» BRIEF: An exact copy of every entry below is required, and no picture may appear in it.

» GIVEN RECORDS:
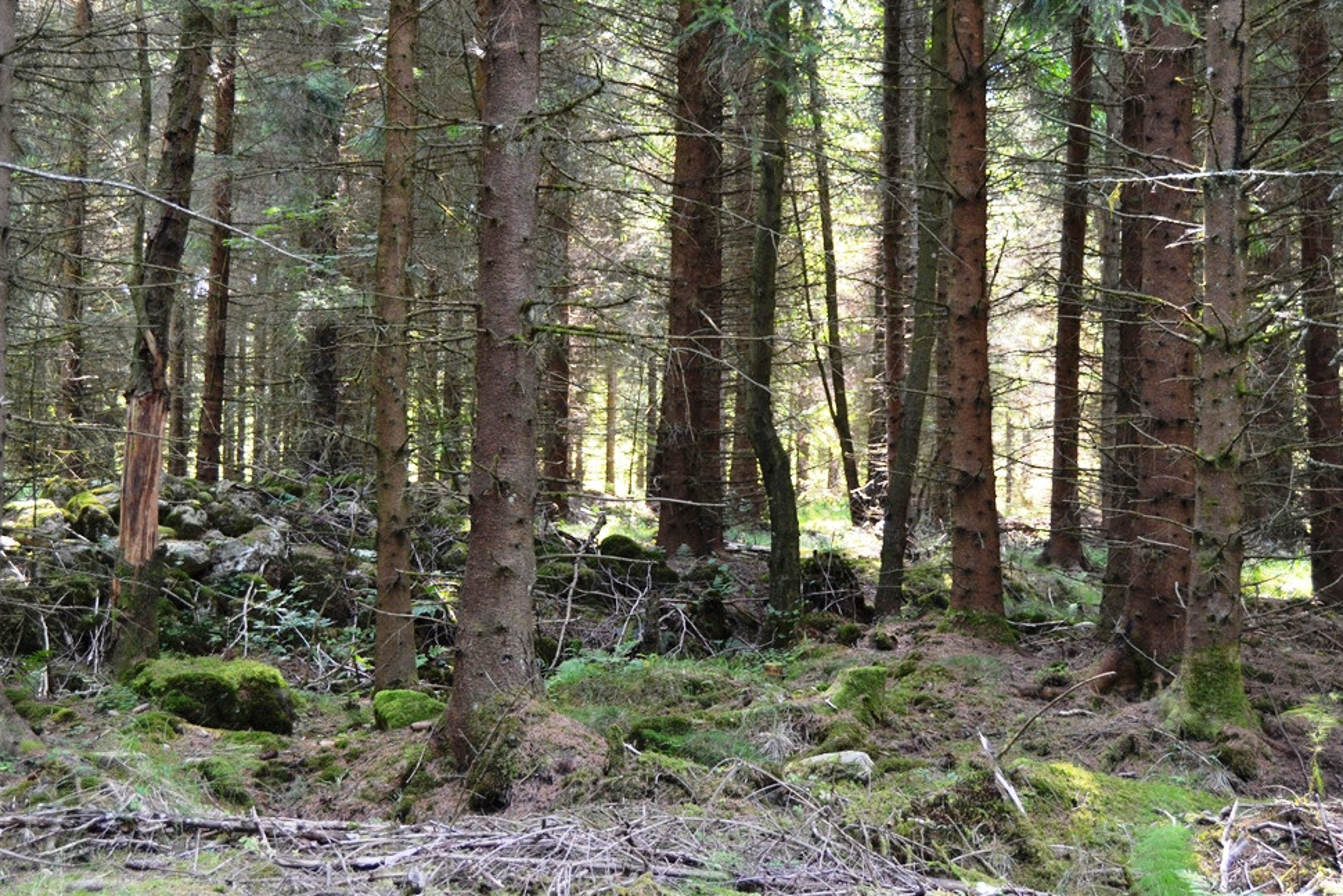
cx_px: 562
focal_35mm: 57
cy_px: 403
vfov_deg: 23.8
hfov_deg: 35.0
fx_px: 2127
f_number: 4.5
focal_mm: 32
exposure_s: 1/60
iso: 900
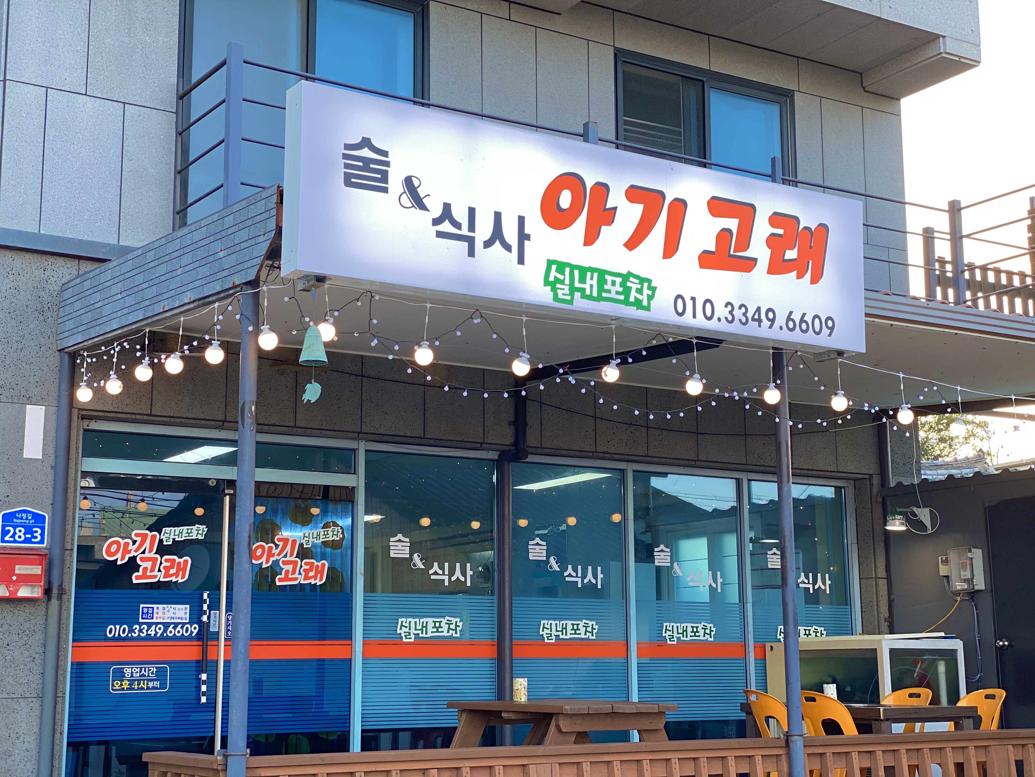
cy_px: 388
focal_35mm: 52
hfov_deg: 36.8
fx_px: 1555
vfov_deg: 28.0
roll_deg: +0.5
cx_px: 518
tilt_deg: +10.5
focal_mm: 6
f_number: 2
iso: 25
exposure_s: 1/120
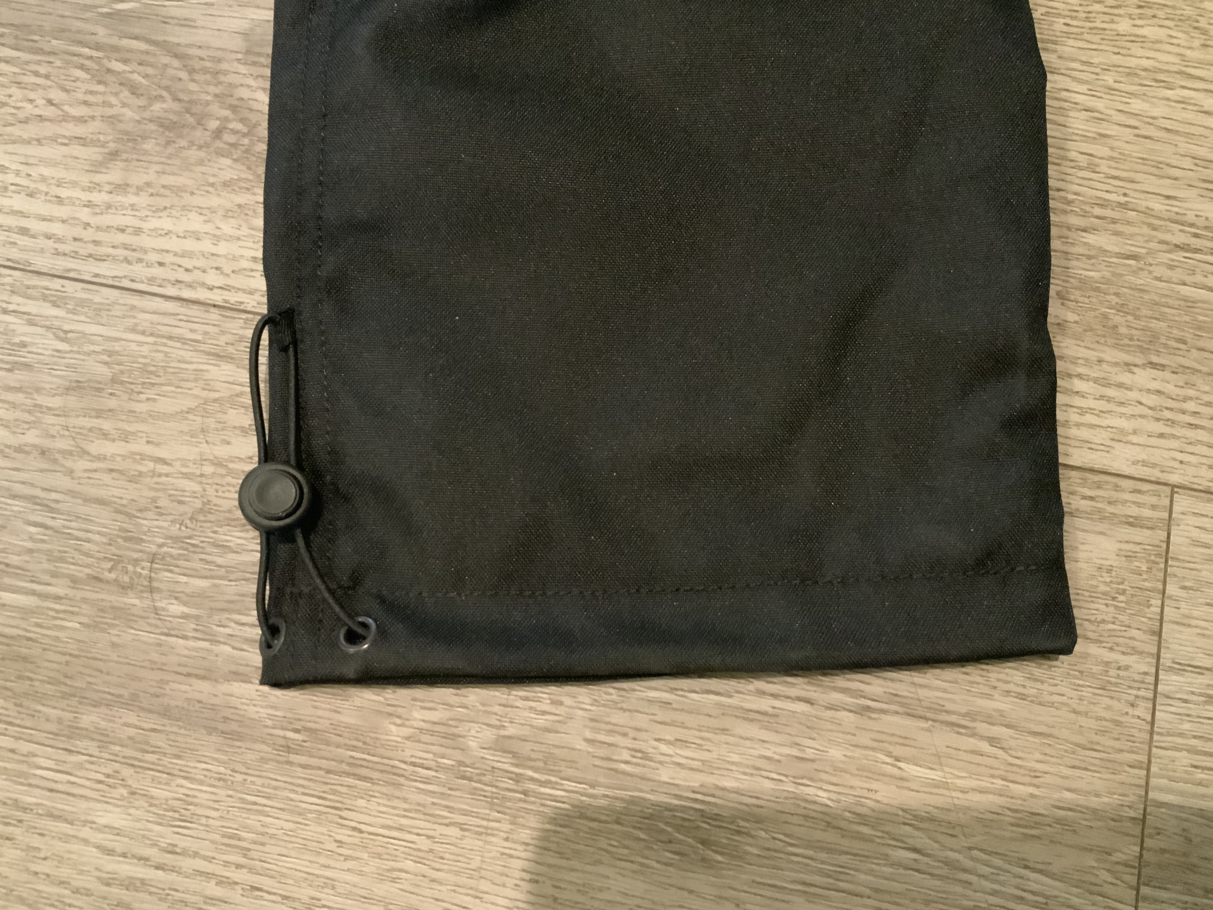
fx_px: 1016
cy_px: 455
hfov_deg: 61.7
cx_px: 606
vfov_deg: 48.2
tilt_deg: -80.5
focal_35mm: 29
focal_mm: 3
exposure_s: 1/24
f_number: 1.8
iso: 500
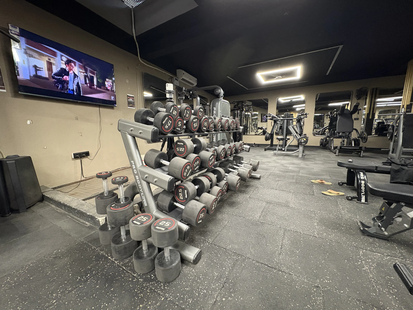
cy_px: 155
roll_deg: +0.3
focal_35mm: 14
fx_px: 167
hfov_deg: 102.1
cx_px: 206
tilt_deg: -9.0
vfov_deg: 85.7
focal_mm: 2.22
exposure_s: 1/50
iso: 800
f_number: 2.2
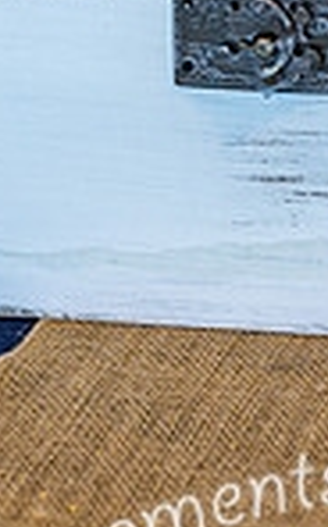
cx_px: 339
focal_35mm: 264
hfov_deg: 4.9
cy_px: -132
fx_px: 3791
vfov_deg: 7.9
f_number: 3.5
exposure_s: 1/250
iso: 640
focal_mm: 85
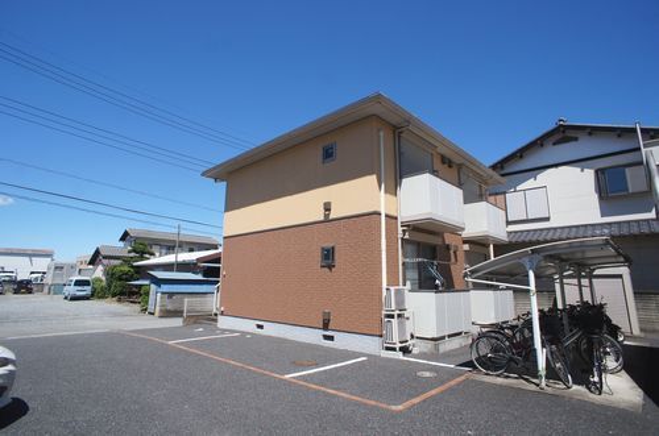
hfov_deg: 73.9
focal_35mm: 24
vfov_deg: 52.9
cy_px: 218
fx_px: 438
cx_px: 330
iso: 200
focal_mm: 16
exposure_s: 1/640
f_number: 8
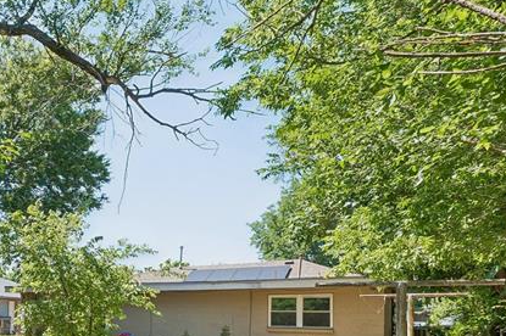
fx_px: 520
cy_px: 310
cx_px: -27
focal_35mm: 37
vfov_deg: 33.7
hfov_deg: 42.7
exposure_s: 1/50
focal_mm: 10
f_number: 6.3
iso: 100
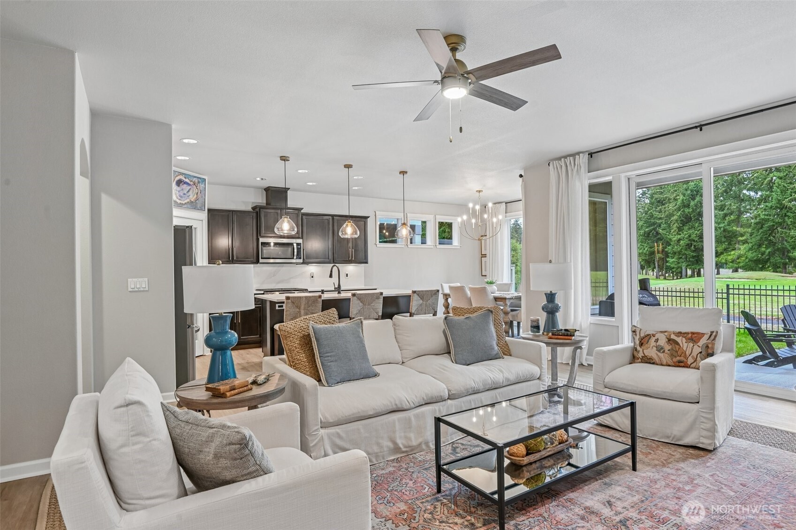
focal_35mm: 19
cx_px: 398
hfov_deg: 86.9
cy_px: 265
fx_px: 420
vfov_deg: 64.5
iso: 400
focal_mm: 19
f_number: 8
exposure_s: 1/10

» EXERCISE SOLUTION:
cx_px: 562
focal_35mm: 57
cy_px: 403
vfov_deg: 23.8
hfov_deg: 35.0
fx_px: 2127
f_number: 4.5
focal_mm: 32
exposure_s: 1/60
iso: 900
cy_px: 388
focal_35mm: 52
hfov_deg: 36.8
fx_px: 1555
vfov_deg: 28.0
roll_deg: +0.5
cx_px: 518
tilt_deg: +10.5
focal_mm: 6
f_number: 2
iso: 25
exposure_s: 1/120
fx_px: 1016
cy_px: 455
hfov_deg: 61.7
cx_px: 606
vfov_deg: 48.2
tilt_deg: -80.5
focal_35mm: 29
focal_mm: 3
exposure_s: 1/24
f_number: 1.8
iso: 500
cy_px: 155
roll_deg: +0.3
focal_35mm: 14
fx_px: 167
hfov_deg: 102.1
cx_px: 206
tilt_deg: -9.0
vfov_deg: 85.7
focal_mm: 2.22
exposure_s: 1/50
iso: 800
f_number: 2.2
cx_px: 339
focal_35mm: 264
hfov_deg: 4.9
cy_px: -132
fx_px: 3791
vfov_deg: 7.9
f_number: 3.5
exposure_s: 1/250
iso: 640
focal_mm: 85
hfov_deg: 73.9
focal_35mm: 24
vfov_deg: 52.9
cy_px: 218
fx_px: 438
cx_px: 330
iso: 200
focal_mm: 16
exposure_s: 1/640
f_number: 8
fx_px: 520
cy_px: 310
cx_px: -27
focal_35mm: 37
vfov_deg: 33.7
hfov_deg: 42.7
exposure_s: 1/50
focal_mm: 10
f_number: 6.3
iso: 100
focal_35mm: 19
cx_px: 398
hfov_deg: 86.9
cy_px: 265
fx_px: 420
vfov_deg: 64.5
iso: 400
focal_mm: 19
f_number: 8
exposure_s: 1/10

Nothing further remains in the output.